Чечня взялась не вчера и не десять лет назад. Проблема Кавказа для России многовековая. Так что и здесь огромный опыт накоплен. Выводов много из этого опыта, но один – очевидный: ничего силой решить нельзя. Чеченцы среди остальных народов, населяющих Россию, имеют наиболее резкий национальный характер, и в силу этих специфически чеченских особенностей они были первыми, кто сдетонировал взрыв. Когда я, будучи заместителем секретаря Совета безопасности, вел переговоры с чеченцами, я заявлял: «Мы исходим из положения, что Чечня – составная часть России. Вы же считаете, что она уже не в России. Давайте думать, чего мы достигнем в рамках этих двух, казалось бы, исключающих друг друга представлений». Оказалось, что можно было достигнуть многого. Нужно было погасить этот конкретный конфликт, чтобы затем приступить к решению более общих, связанных с дезинтеграцией проблем. Ибо я по-прежнему считаю, что постсоветские территории могут быть объединены в единое экономическое и оборонное пространство.

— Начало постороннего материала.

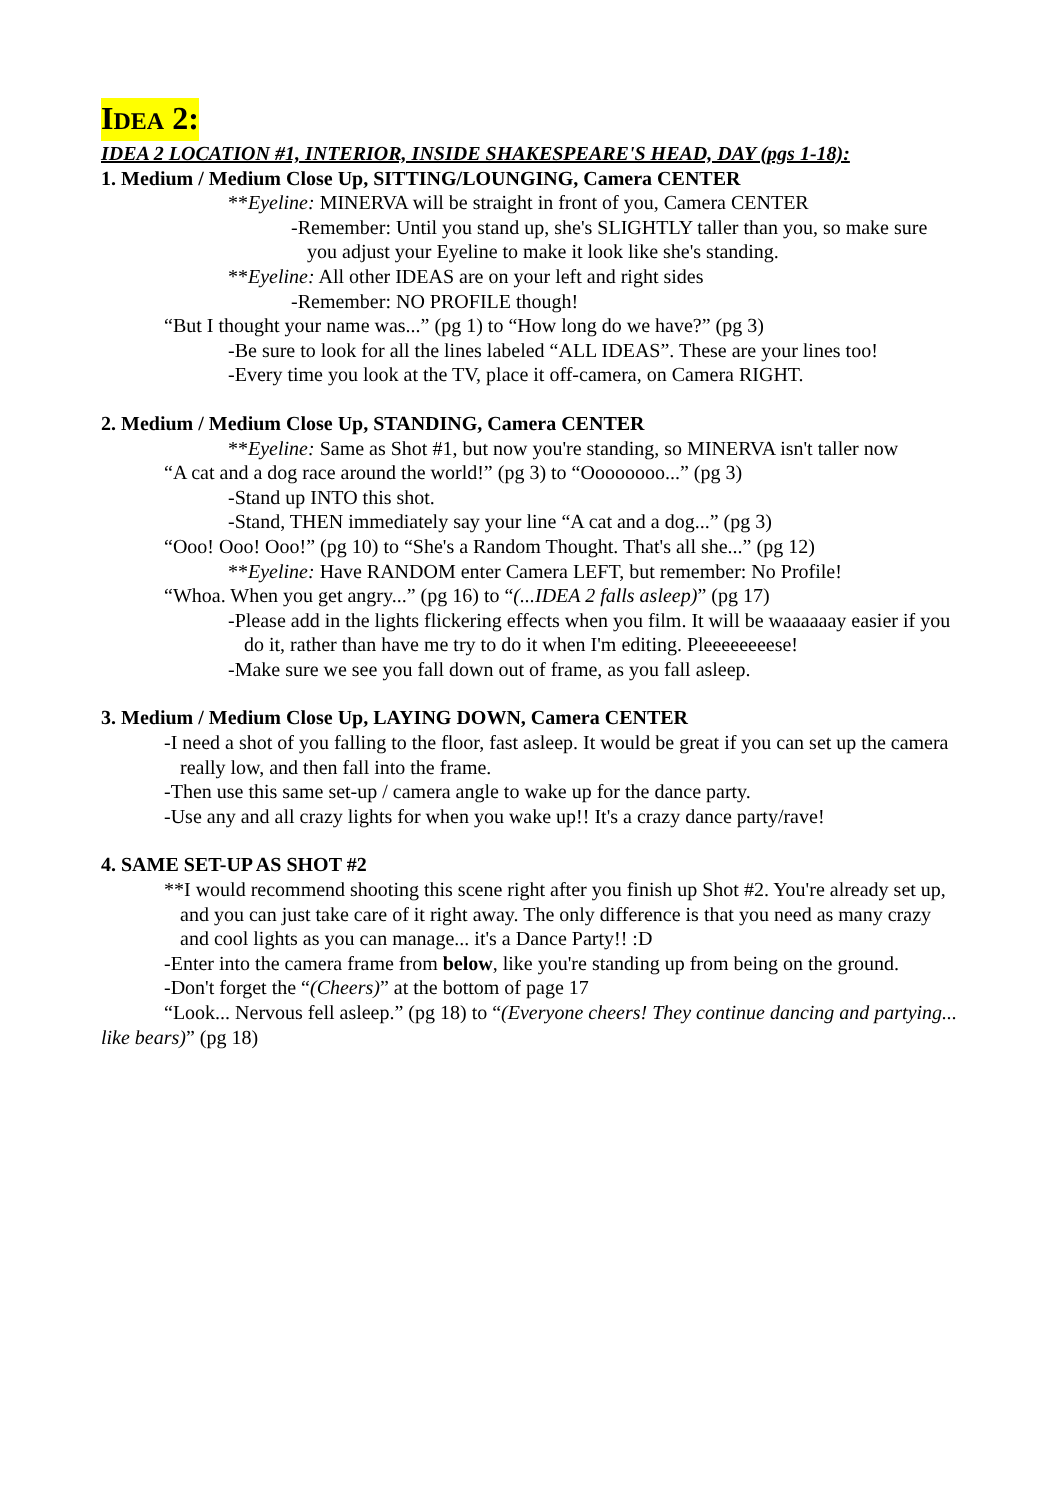IDEA 2:
IDEA 2 LOCATION #1, INTERIOR, INSIDE SHAKESPEARE'S HEAD, DAY (pgs 1-18):
1. Medium / Medium Close Up, SITTING/LOUNGING, Camera CENTER
**Eyeline: MINERVA will be straight in front of you, Camera CENTER
-Remember: Until you stand up, she's SLIGHTLY taller than you, so make sure you adjust your Eyeline to make it look like she's standing.
**Eyeline: All other IDEAS are on your left and right sides
-Remember: NO PROFILE though!
“But I thought your name was...” (pg 1) to “How long do we have?” (pg 3)
-Be sure to look for all the lines labeled “ALL IDEAS”. These are your lines too!
-Every time you look at the TV, place it off-camera, on Camera RIGHT.
2. Medium / Medium Close Up, STANDING, Camera CENTER
**Eyeline: Same as Shot #1, but now you're standing, so MINERVA isn't taller now
“A cat and a dog race around the world!” (pg 3) to “Oooooooo...” (pg 3)
-Stand up INTO this shot.
-Stand, THEN immediately say your line “A cat and a dog...” (pg 3)
“Ooo! Ooo! Ooo!” (pg 10) to “She's a Random Thought. That's all she...” (pg 12)
**Eyeline: Have RANDOM enter Camera LEFT, but remember: No Profile!
“Whoa. When you get angry...” (pg 16) to “(...IDEA 2 falls asleep)” (pg 17)
-Please add in the lights flickering effects when you film. It will be waaaaaay easier if you do it, rather than have me try to do it when I'm editing. Pleeeeeeeese!
-Make sure we see you fall down out of frame, as you fall asleep.
3. Medium / Medium Close Up, LAYING DOWN, Camera CENTER
-I need a shot of you falling to the floor, fast asleep. It would be great if you can set up the camera really low, and then fall into the frame.
-Then use this same set-up / camera angle to wake up for the dance party.
-Use any and all crazy lights for when you wake up!! It's a crazy dance party/rave!
4. SAME SET-UP AS SHOT #2
**I would recommend shooting this scene right after you finish up Shot #2. You're already set up, and you can just take care of it right away. The only difference is that you need as many crazy and cool lights as you can manage... it's a Dance Party!! :D
-Enter into the camera frame from below, like you're standing up from being on the ground.
-Don't forget the “(Cheers)” at the bottom of page 17
“Look... Nervous fell asleep.” (pg 18) to “(Everyone cheers! They continue dancing and partying... like bears)” (pg 18)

Мне представлялось, что Чечня – черная дыра, угрожающая России, ставящая под сомнение ее целостность. И занимался я ею под руководством Ивана Петровича Рыбкина абсолютно рационально. И было это потрясающе интересно, поскольку впервые я понял, что политика – это не грязное дело, а ровно наоборот – сверхчистое. Почему мы лжем в жизни, и в политике в том числе? Потому что у нас не хватает аргументов обосновать свою позицию. Лжет слабый. С чеченцами я ни в чем не лукавил, не было двойного стандарта. Поэтому работа мне доставила потрясающее удовлетворение. Очень важно было, чтобы в Чечне ситуация стабилизировалась настолько, чтобы можно было через российскую территорию транзитом пропускать каспийскую нефть. И эта тяжелейшая задача, которая казалась невыполнимой, была в общем решена.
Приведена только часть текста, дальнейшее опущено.